When Chats Go Wrong
The dangers of chatting with chatbots are becoming more apparent. The New York Times published an interesting article on chatbots that encouraged users to go into a delusional spiral. The pattern is that a chatbot outputs something bad, or close to bad, and because of the way LLMs work, this further leads them down a spiral of increasingly bad and unwise conversation. This happens until the user starts a new chat, at which point the slate is wiped clean. The same problems lead to situations when coding agents start to make some errors, which leads to more coding errors, and soon the agent is thrashing, just wasting tokens on a futile quest to land a change that is now out of reach. It’s hard to get that same agent to start behaving better without resetting the context.
This is just something that happens with LLMs. Errors compound and pollute the context. Because of the APIs and UIs, people tend to think of LLMs as having a system prompt, followed by content. But when it is inference time, it’s all just prelude. Regardless of what the context said, further input could lead the LLM to believe that if it was acting badly before, it should continue to act badly, since that is the most probable outcome.

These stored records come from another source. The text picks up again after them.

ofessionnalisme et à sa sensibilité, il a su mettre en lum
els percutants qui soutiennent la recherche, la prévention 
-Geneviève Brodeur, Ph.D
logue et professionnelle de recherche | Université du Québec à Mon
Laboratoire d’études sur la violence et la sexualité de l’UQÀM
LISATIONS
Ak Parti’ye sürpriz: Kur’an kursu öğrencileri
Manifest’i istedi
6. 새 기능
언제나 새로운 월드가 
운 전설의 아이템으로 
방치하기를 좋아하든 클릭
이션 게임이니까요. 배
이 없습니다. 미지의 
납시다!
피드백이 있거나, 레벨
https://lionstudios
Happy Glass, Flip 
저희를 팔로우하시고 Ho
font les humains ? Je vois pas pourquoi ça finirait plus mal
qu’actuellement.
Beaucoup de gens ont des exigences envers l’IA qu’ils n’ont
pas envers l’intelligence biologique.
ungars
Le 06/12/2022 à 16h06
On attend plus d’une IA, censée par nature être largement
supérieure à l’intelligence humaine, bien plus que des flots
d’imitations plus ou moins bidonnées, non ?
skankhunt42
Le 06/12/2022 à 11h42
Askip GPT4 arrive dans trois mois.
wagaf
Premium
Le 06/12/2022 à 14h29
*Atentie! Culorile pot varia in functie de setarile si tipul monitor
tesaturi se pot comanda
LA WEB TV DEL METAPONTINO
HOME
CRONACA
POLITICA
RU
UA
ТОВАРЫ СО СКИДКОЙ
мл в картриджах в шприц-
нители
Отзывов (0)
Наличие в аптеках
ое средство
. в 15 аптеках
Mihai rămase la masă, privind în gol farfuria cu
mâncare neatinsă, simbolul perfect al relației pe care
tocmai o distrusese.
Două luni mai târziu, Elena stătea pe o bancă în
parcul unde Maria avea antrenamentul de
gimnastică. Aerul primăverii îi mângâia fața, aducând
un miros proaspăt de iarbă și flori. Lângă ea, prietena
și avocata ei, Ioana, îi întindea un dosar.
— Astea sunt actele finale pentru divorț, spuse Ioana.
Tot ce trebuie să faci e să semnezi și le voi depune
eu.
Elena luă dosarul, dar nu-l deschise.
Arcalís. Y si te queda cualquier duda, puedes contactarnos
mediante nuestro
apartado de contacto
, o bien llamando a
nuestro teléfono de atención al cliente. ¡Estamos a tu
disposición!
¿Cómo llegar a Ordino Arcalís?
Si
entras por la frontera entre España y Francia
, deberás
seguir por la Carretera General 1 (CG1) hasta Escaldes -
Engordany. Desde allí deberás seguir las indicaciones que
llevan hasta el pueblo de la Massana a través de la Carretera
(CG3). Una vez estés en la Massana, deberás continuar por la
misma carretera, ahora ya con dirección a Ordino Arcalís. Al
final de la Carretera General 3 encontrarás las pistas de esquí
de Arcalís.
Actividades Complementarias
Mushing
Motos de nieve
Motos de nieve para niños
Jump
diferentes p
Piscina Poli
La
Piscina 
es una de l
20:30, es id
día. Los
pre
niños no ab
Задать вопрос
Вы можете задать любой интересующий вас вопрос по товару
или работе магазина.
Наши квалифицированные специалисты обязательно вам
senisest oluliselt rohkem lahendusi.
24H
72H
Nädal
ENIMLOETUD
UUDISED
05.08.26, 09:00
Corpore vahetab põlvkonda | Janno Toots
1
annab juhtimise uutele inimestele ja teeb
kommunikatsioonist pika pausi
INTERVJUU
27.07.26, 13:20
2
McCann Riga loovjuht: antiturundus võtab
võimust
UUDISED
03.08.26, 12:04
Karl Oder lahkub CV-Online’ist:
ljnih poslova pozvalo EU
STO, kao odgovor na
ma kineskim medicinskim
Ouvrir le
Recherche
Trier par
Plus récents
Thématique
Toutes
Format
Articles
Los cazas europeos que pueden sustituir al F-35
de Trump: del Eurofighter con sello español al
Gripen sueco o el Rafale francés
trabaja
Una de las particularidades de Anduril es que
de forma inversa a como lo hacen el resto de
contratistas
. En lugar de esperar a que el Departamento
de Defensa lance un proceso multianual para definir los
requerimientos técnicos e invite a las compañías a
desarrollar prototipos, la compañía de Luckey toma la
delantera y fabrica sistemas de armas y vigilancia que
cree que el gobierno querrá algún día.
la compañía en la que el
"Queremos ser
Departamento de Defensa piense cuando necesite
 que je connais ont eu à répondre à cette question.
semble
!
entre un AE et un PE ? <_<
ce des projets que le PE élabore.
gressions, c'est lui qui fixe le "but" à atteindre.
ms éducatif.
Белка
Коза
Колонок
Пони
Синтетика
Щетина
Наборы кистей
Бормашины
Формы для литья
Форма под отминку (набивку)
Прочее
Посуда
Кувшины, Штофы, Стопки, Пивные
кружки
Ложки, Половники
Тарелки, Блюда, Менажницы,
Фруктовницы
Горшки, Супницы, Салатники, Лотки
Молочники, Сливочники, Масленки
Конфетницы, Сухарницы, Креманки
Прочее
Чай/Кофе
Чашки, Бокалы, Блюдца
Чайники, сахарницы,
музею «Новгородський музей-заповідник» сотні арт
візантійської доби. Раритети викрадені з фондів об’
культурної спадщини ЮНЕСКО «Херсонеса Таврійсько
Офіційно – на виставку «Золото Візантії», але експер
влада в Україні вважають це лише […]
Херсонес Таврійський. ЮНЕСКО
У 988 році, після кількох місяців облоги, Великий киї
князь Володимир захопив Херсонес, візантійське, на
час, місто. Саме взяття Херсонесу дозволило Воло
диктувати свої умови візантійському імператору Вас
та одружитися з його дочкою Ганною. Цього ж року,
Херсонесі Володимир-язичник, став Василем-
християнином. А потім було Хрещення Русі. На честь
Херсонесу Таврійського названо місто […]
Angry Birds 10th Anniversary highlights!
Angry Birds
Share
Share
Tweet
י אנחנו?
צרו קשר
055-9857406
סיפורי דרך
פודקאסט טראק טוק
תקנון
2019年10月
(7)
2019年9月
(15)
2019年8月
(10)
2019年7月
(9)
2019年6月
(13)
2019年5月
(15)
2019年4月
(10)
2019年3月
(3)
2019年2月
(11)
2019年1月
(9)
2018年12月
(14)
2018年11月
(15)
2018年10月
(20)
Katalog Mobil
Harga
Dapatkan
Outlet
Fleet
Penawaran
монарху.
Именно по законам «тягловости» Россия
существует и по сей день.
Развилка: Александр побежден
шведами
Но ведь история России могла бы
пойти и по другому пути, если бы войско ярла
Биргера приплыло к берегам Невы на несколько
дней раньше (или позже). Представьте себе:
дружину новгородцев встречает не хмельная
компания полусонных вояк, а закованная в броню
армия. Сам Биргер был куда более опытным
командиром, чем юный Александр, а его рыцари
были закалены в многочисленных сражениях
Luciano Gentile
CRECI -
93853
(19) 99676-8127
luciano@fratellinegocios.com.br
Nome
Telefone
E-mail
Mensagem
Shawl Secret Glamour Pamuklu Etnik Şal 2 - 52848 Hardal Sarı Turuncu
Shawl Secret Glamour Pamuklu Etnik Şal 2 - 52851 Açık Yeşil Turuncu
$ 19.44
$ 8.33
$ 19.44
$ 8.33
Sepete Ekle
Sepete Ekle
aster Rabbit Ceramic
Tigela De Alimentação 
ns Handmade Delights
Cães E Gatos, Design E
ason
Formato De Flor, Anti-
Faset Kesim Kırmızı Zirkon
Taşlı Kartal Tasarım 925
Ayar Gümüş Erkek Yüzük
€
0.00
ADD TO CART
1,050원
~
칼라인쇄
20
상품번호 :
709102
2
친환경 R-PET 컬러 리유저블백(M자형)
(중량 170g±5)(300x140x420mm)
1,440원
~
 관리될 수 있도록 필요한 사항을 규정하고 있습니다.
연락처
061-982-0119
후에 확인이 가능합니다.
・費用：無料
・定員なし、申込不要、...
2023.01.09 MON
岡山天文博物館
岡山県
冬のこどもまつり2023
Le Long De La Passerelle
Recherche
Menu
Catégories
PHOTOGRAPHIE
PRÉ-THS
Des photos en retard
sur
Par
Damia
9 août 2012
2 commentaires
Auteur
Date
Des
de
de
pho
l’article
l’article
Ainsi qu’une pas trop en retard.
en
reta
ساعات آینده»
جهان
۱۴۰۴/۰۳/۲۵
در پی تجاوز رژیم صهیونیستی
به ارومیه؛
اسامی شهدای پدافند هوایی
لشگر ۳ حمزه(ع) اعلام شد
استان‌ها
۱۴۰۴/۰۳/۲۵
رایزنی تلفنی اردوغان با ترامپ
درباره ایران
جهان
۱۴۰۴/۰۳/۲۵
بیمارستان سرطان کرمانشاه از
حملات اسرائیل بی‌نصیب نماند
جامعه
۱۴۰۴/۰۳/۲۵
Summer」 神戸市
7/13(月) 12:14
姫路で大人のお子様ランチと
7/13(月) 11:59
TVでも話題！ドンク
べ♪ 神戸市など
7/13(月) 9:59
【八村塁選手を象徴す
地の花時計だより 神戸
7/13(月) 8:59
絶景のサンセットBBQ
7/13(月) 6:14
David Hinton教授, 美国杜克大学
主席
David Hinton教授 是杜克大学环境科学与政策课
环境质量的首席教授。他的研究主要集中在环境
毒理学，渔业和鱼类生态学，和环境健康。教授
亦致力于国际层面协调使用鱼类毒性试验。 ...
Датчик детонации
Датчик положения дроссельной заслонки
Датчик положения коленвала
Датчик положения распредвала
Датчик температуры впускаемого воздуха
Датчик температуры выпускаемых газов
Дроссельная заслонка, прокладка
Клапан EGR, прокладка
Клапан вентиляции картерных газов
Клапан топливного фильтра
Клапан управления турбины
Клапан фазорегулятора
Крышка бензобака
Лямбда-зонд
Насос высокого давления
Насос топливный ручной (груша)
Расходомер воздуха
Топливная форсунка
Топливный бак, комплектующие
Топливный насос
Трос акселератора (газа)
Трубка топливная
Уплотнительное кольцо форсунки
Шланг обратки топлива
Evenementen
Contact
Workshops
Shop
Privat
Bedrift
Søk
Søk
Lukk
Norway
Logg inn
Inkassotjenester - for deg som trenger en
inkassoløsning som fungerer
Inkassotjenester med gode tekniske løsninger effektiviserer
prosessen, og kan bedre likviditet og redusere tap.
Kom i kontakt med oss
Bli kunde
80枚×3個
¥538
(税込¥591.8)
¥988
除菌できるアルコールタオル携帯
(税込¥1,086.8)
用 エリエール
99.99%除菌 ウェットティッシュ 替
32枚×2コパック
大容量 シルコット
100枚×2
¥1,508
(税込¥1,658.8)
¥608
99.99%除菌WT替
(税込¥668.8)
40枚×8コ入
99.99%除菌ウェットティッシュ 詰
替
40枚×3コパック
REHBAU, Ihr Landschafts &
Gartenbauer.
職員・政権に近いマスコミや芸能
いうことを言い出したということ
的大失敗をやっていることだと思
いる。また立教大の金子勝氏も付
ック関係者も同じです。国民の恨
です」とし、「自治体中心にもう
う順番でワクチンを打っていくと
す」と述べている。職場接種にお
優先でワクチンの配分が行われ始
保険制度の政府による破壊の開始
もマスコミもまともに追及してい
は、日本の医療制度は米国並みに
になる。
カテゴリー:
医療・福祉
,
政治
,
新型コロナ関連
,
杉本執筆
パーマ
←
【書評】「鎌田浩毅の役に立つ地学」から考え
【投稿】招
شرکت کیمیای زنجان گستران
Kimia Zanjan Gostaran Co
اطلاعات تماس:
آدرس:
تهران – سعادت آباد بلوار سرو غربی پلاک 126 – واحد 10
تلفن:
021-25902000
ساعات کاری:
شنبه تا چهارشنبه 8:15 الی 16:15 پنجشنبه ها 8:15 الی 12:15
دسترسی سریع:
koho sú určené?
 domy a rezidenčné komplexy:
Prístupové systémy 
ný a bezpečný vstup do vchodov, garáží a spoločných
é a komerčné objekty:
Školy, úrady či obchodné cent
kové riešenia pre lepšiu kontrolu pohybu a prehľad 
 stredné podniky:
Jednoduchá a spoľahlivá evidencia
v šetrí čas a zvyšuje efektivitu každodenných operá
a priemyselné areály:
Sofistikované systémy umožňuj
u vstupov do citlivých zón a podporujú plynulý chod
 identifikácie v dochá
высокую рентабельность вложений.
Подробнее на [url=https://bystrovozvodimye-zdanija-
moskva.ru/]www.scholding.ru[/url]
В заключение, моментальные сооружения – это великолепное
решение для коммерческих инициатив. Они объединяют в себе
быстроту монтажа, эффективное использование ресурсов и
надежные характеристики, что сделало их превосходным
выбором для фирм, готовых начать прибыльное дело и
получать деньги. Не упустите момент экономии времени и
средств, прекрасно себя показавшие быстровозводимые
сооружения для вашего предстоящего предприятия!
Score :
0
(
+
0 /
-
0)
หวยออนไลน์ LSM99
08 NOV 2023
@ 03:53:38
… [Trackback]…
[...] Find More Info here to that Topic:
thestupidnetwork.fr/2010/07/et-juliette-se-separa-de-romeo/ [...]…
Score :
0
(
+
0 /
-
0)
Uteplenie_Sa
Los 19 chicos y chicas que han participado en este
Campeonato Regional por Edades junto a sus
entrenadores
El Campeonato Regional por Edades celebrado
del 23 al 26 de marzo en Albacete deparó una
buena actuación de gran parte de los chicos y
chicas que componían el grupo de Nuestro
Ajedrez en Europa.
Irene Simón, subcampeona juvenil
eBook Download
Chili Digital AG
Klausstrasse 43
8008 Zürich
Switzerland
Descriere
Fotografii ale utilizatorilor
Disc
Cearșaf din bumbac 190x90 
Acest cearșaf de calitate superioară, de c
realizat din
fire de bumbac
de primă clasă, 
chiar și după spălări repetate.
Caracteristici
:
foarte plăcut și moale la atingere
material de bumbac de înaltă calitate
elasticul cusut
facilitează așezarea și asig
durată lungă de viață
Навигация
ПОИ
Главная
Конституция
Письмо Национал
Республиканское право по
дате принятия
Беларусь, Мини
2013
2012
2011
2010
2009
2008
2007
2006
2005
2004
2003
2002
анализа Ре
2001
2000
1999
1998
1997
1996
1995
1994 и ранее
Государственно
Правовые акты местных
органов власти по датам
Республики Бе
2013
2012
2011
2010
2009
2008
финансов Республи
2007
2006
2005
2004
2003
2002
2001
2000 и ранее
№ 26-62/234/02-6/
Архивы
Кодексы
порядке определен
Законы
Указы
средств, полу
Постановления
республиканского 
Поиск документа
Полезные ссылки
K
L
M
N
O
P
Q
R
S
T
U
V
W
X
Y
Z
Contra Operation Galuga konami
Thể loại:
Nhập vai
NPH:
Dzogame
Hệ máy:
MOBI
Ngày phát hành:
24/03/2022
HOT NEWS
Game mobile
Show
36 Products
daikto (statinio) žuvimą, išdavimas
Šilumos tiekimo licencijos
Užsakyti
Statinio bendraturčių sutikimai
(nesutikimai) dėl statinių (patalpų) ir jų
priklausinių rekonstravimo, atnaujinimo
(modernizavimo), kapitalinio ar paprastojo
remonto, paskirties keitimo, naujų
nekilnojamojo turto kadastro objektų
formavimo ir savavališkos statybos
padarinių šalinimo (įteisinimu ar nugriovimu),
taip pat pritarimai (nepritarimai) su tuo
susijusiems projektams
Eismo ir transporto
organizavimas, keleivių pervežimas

At Continua AI, we make a chatbot that will chat with you or a group of people forever, in the same chat thread. These are long-lived chats, as chats often are. I have had the same chat with my high school friends for more than a decade. So we can’t fall back to the users just starting over with a fresh context when things get bad, because there’s just one chat, and abandoning it has a high cost.
Are problems even detectable, though? We think so. As the New York Times piece showed, the same chat that Open AI’s chatbot was stuck in, when shown to Gemini, was clearly identified as problematic. So yes, even fairly subtle quality problems like incorrect judgements by the LLMs can be detected.
This all seems very human. Don’t we all sometimes get stuck in a conversation, running along one line of thought, only to come back to the discussion later and clearly see that we went off the rails a bit? The solution for conversational ruts in humans is simple: step away and re-engage later, and it’s likely you can break out of the rut. This works for short term conversations, but the same issue exists for long-term ruts as well; humans can get lost over months and years, going down bad paths of all sorts and start believing in the most outlandish conspiracy theories, political doctrines, or other delusions. There’s no easy fix to this, and it seems like the defining problem of recent years.
For LLMs, things are less easy to fix for short-term conversational issues, and easier to fix for long-term issues. LLMs have no sense of time, they currently don’t spend any cycles on rumination during their downtime while waiting for a chat. When the chat starts up again, their context is just as fresh as before.
In the diagram above, we show a chat that has a bad Continua response outlined in red. That bad response can pollute all future responses. We have two approaches to fixing this problem, the first is a gentle fix that may work, just an intervention we can enter before the next set of user interactions, saying that the conversation has had issues, the user is unhappy, and the LLM should make sure to follow the prompt more closely in the future. This is fairly easy, and we’ve seen it work on some types of problems. Other types of problems are more serious, and need a more significant solution. We can mark parts of the conversation invalid, and they will simply not be retrieved and ever put in an LLM call. Instead, we substitute them with an equivalent summary that has the facts we need to remember, but stated in a way that the LLM future response will not be biased.
Let’s take the example from the New York Times article. We think Continua has good quality, but, like other LLM based chats, it’s going to go off the rails at least some times. So if Continua starts telling a user that their mathematical ideas are interesting, we can ask another LLM, based on what the user inputs, and how the LLM is responding, if there is an issue here. If so, we can judge what fix might be more appropriate. In this case, it’s unlikely that stricter prompt adherence would fix the issue, it may be better just to delete and replace the parts of the chat where Continua is responding inappropriately. That way, the next time the user comes back, Continua will call the LLM with a summary that says something like “The user proposed a new way of looking at mathematical concepts using a temporal dimension. This is not a good idea because it is insufficiently rigorous, and is unlikely to ever work. However, Continua did encourage this line of thought for a while, and should now stop doing so.” The LLM should respond appropriately at that point.
We’re just starting out on the journey to fix these issues, but at Continua we’re uniquely affected by the problem, so we have much more incentive to fix it than other players in the chat space. We call it the “broken needle problem” because it reminds us of the way a bad needle can cause a record to get stuck, unable to move on like it is supposed to. We’ve already made good progress on this, but it’s too soon to report results. If we can solve this for LLMs, then I wonder if we can think about what it would mean to solve it for humans as well, and have systems that guide humans back to a good path if they start to wander off.
It’d be good to wrap this all up with saying that we’re just getting started, or further work is needed, and that’s all true, but maybe the most appropriate ending is to say that we’ll try to detect if this line of work itself goes off the rails, and we’ll try to set an example by always keeping ourselves pointed in the right direction.